The two big girls, whose eyes had followed Blaine to the packet of nuts, remained still, not even looking at the nuts now scattered on the bed.
Unnerved, Blaine said, “Shoo!”
The two girls remained still.
A little louder, he said again, “Shoo!”
And then again, even louder, punctuating the word with hands waving in the air, he nearly shouted, “Shoo!”
Kali and Ko, disgusted, stared for a few seconds more. They slowly rose, jumped off the bed, and tails twitching and hindquarters waving side to side, they walked out of the room through a cat door he had not noticed. He saw a lock on his side of the door, however, and he quickly snapped it shut.

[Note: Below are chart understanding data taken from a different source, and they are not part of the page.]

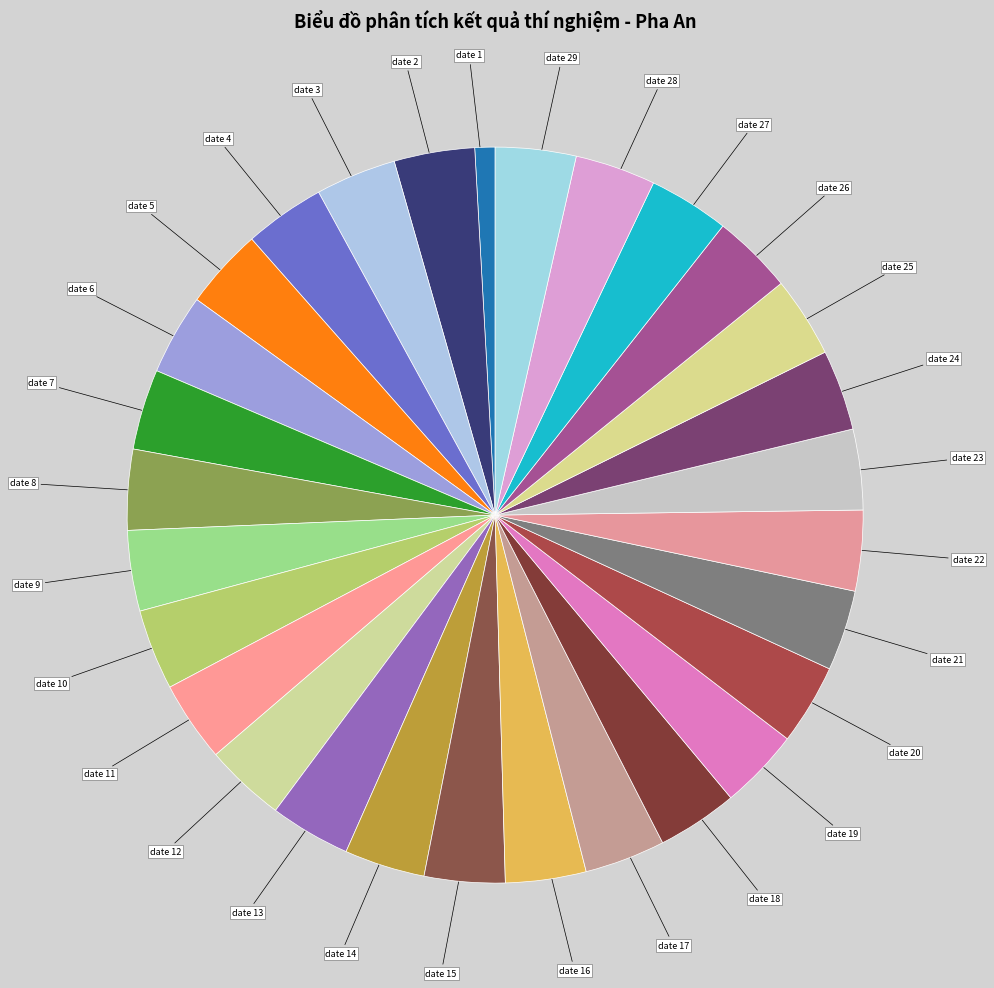

Does date 13 represent more than half of the total?

No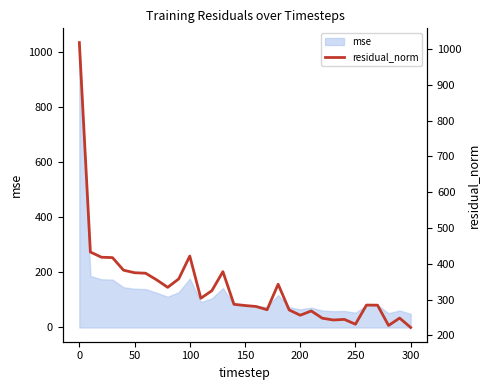

Does the chart display data point markers on the line(s)?

No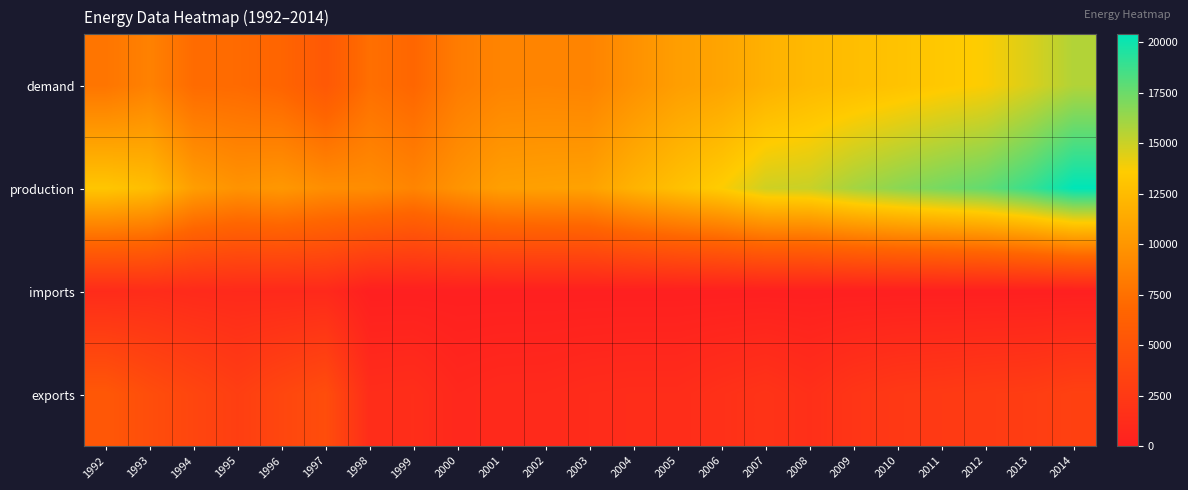

Rank the series at 2004 from highest to lowest value.

production, demand, exports, imports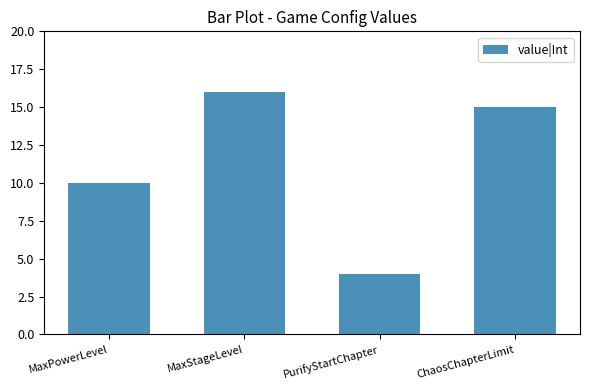

The chart shows a value of 26 at MaxStageLevel. True or false?

False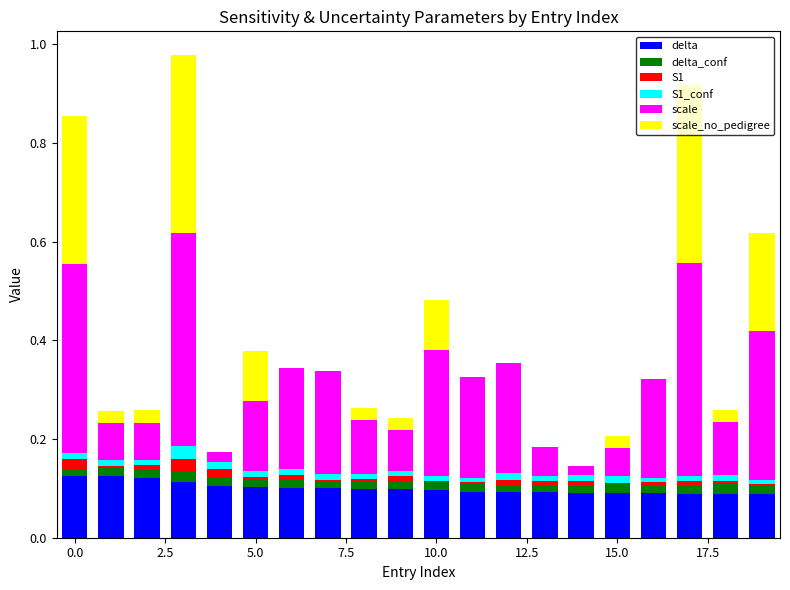

Rank the series by their maximum value, from lowest to highest.

delta_conf, S1_conf, S1, delta, scale_no_pedigree, scale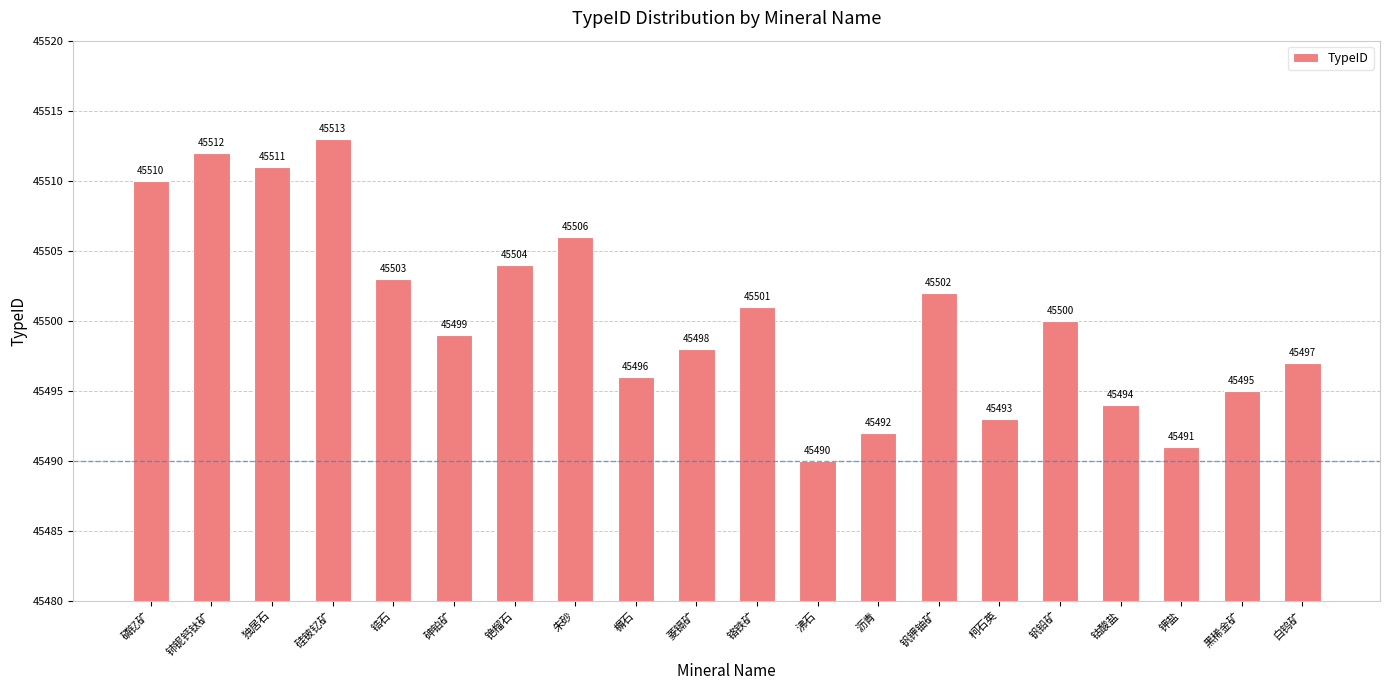

What is the difference between the maximum and minimum values?

23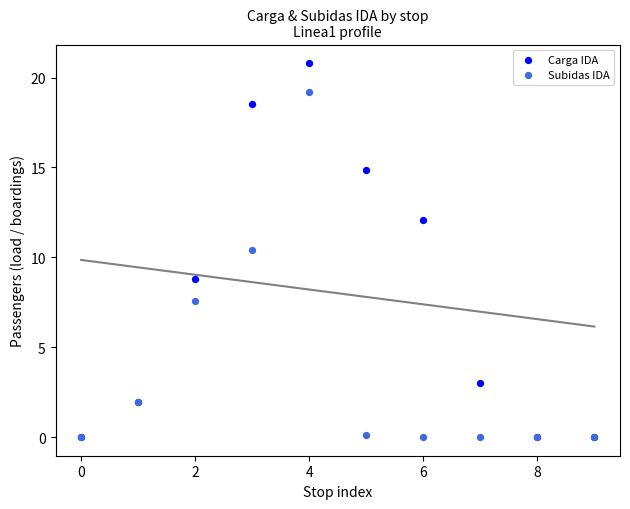

What are all the series names shown in the legend?

Carga IDA, Subidas IDA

He looked around the room once more, silently approved his surroundings, and took his time unpacking his bags. The room contained a long, low dresser with six drawers, a taller dresser with six more drawers, and a locking armoire with room for hanging clothes and additional drawers. Even with five bags of clothing and personal articles, there was plenty of space for him to unpack everything.
When finished, he put his now empty bags under the bed and out of sight, took a final look around, and left to explore the Inn on his own, checking once again that the cat door was secure.